What Ever Happened to Baby Jane?


#277 - What Ever Happened To Baby Jane?
Robert Aldrich, 1962



Two sisters - one a former child star whose adult career never took off, the other a former actress whose career was cut short by an accident - live in a house together.

Man, talk about a film that gets under your skin. What Ever Happened To Baby Jane? starts off with an extended prologue introducing us to the Hudson sisters, Jane (Bette Davis) and Blanche (Joan Crawford). The former starts off as a precocious child star popular enough to sell dolls of her likeness while the latter waits in the shadows. Things change a couple of decades later as the former fails to become a successful actress while the latter begins a meteoric rise to success in pictures. Of course, after a car accident leaves Blanche paralysed, the sisters retreat into a small house and it is there that we find them living in a state of unhealthy co-dependence and isolation.

Davis and Crawford both put in some serious hard yards as the sisters, especially Davis as the film's protagonist and main source of conflict. Jane is a character that inspires some degree of sympathy due to her worsening mental health and refusal to accept her obscurity, but also considerable revulsion over how badly she treats Blanche. Crawford still has a fair bit to work with as the saner of the two who is still troubled by her clearly toxic relationship with Jane and struggles to reach out to others in order to try to get Jane the help she needs. As a result, the bulk of the film ends up being a chess game of sorts as the two try to accomplish their own goals, dragging innocent people into the mix (such as the unemployed keyboardist who Jane contracts to help her stage a comeback singing her trademark song from her child-star days). Though Davis is clearly in a position to upstage Crawford, Crawford more than holds her own.

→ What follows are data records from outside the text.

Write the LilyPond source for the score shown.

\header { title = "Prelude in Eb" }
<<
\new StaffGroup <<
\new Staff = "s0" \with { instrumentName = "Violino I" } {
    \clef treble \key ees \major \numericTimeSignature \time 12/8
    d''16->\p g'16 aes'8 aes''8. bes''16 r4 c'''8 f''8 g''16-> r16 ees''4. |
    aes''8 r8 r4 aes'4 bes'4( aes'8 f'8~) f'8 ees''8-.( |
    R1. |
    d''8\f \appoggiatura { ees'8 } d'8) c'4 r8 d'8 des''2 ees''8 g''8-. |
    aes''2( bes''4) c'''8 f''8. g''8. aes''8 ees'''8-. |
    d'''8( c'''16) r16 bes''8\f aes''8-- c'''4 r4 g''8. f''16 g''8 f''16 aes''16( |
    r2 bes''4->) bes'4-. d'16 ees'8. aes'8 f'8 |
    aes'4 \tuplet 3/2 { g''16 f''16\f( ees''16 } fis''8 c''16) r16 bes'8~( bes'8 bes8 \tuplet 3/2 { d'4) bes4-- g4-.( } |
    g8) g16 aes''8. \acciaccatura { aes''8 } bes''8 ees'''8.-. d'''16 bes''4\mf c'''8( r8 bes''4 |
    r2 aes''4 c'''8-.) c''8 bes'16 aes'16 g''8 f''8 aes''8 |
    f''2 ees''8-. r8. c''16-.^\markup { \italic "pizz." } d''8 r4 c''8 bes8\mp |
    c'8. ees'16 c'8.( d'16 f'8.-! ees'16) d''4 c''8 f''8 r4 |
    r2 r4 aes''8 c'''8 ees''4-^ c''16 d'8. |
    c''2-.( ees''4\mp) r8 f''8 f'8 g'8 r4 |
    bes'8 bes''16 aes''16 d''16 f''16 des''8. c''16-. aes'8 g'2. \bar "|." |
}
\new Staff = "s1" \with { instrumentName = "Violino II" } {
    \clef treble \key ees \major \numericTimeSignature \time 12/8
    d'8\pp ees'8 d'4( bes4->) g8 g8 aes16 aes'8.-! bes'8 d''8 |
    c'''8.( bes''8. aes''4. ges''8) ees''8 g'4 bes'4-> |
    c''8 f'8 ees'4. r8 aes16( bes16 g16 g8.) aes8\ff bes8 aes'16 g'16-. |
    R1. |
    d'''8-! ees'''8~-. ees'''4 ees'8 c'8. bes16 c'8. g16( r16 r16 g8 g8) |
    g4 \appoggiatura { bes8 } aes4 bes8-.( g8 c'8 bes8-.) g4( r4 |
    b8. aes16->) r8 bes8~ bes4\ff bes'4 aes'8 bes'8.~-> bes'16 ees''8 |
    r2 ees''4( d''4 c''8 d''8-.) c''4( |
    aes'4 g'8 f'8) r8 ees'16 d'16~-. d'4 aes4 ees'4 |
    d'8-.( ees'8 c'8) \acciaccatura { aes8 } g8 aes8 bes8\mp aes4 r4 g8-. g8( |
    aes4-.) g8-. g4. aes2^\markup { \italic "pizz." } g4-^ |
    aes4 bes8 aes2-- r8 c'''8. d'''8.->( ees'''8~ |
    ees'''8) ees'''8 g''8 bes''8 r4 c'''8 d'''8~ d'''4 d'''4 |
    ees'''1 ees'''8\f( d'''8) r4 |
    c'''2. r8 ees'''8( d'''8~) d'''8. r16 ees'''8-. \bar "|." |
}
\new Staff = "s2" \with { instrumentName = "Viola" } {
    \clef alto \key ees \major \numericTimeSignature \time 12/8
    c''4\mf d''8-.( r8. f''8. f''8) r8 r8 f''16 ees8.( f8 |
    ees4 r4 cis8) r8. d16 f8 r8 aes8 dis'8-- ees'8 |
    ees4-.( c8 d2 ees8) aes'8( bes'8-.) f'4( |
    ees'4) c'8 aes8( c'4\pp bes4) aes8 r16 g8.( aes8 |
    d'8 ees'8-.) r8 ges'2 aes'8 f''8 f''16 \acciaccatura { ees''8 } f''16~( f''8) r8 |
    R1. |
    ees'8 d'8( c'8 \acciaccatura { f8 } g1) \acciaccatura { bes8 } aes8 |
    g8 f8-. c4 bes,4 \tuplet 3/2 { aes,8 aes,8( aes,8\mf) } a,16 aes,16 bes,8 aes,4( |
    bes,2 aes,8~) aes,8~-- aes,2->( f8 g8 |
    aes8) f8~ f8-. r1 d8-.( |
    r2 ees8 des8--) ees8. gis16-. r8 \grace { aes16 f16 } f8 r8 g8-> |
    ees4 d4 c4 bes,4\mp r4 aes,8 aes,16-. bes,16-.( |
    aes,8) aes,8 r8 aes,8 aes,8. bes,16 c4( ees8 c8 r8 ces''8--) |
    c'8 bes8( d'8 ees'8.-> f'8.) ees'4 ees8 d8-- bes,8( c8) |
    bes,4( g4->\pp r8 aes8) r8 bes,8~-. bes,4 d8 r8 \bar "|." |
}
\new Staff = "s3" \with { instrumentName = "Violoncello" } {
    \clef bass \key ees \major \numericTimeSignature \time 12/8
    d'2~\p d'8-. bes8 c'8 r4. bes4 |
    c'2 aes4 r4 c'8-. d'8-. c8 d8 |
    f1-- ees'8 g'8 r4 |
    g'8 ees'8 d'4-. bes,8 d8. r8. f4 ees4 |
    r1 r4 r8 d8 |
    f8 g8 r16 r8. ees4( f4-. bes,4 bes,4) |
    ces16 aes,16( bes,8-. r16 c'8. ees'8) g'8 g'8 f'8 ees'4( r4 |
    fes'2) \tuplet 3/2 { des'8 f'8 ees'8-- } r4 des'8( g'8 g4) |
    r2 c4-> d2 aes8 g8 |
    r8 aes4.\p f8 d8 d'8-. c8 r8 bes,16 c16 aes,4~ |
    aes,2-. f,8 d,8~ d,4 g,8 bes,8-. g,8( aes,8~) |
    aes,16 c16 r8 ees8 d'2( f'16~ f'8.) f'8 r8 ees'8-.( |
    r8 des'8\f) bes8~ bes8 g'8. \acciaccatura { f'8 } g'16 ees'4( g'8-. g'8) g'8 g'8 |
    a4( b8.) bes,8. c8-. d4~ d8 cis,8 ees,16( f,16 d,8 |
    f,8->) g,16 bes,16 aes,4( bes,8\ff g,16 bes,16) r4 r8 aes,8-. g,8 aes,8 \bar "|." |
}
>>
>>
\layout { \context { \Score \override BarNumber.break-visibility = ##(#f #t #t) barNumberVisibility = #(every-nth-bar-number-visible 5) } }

The monochromatic film is frequently dark and cramped with most of its scenery happening inside the sisters' home with sporadic ventures outside to visit other characters. The background music is appropriately creepy, but it doesn't come close to topping Jane's trademark song, "I'm Sending A Letter To Daddy". Just listen to those lyrics. That song was already kind of unsettling when being performed by Jane as a child, but seeing a haggard-looking Davis trying to pull it off is an unforgettable image. What Ever Happened To Baby Jane? is a slow-burning and unsettling but ultimately saddening foray into psychological drama. Long-time rivals Davis and Crawford bring that tension to the screen and make their venomous interplay work wonders, being sure to draw out the suspense in virtually every scene either one of them is in.